Handling Categorical Variables in Regression Models


#1

How to handle categorical variables in the below two scenarios with respect to Multi Linear Regression Models.

  1. If we have a categorical variable (X1) which consists of 100 factor levels (e.g. Name of Cities in Country), How will we convert them into dummy variables. I understand that we should not create 100 dummy variables (DX1, DX2, …, DX99) to represent these categorical values. How will we handle this situation?

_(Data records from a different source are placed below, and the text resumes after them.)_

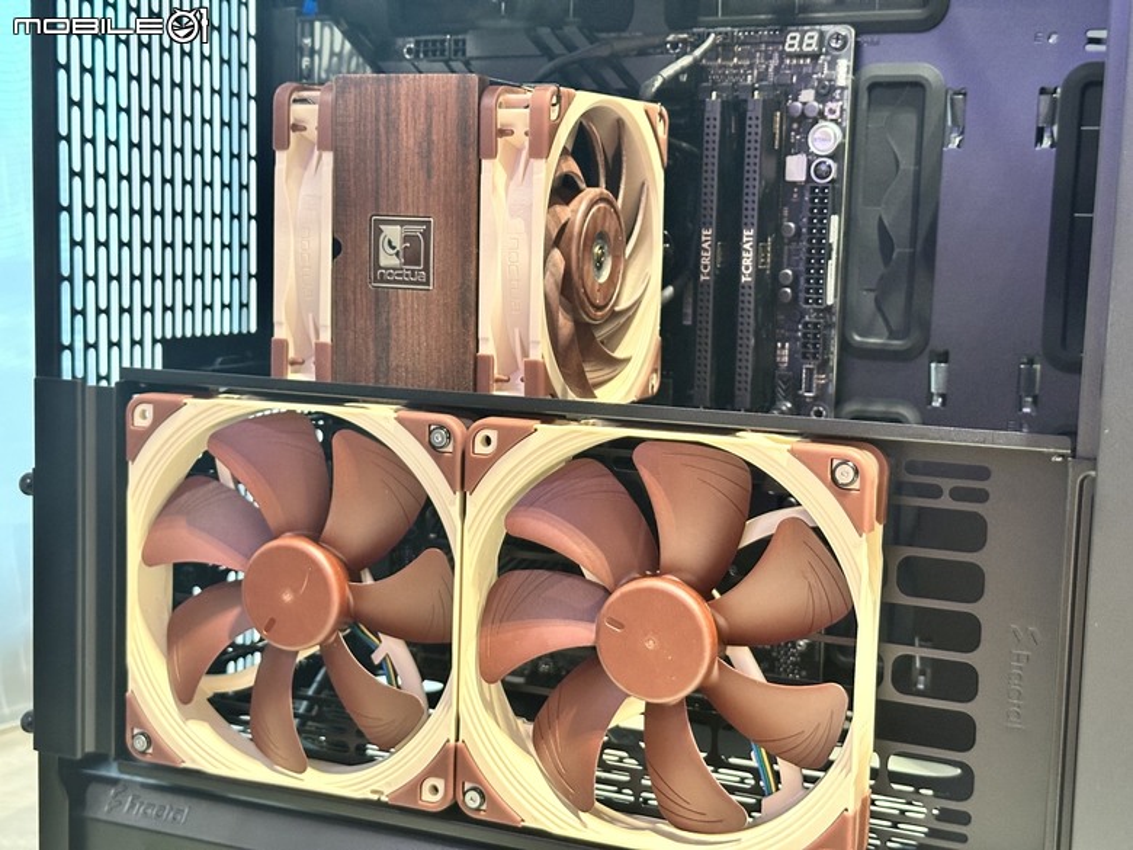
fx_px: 1571
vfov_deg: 30.3
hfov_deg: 39.7
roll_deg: -1.9
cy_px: 425
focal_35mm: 48
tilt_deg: -7.6
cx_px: 566
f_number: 1.78
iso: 500
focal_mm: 6.86
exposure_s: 1/30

  2. Let’s consider a scenario where we have a categorical variable (X1) which consists of 4 factor levels, what would be the code in R to create the dummy variables for this categorical variable?


#2

Hi Marin,

Below are the given suggestion for your problems

  1. If we have so many categories like just you mention ac Cities. We should club these variables into smaller number of groups like Regions,Zones etc and then we can create dummy variables and include in the models.

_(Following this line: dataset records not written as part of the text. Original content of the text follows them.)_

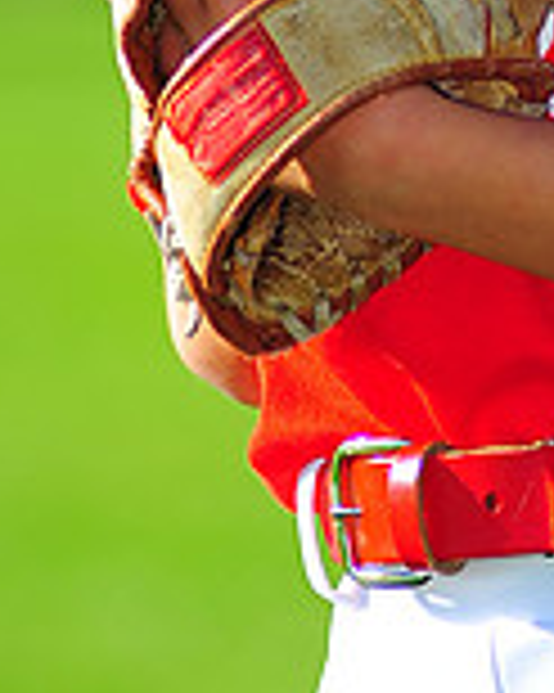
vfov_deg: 3.0
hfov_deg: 2.4
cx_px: 617
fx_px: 13027
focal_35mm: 635
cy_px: -374
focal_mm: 180
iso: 200
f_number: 4
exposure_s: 1/1000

  2. You can use if else logic to create dummy variables in R or there are many other way as well to create dummy variables in R.

Thanks
Bimlesh Singh


#3

Hi Marin,

as you are working in R, you should remember the algorithm you will use, if for example you use GLM as you mentioned linear regression is you defined you variable as factor GLM will encode and in this case 99 variables for (1. For (2 this will be the same but with 3 variables, which you will notice if you do summary of your model. (lm will do the same). If you do not use GLM, lm or caret then it will be different as you should use one shot encoding for example with xgboost (not using caret) my advise use caret … you do not have all the tuning of direct usage but to do many model it is enough.
Best regards
Alain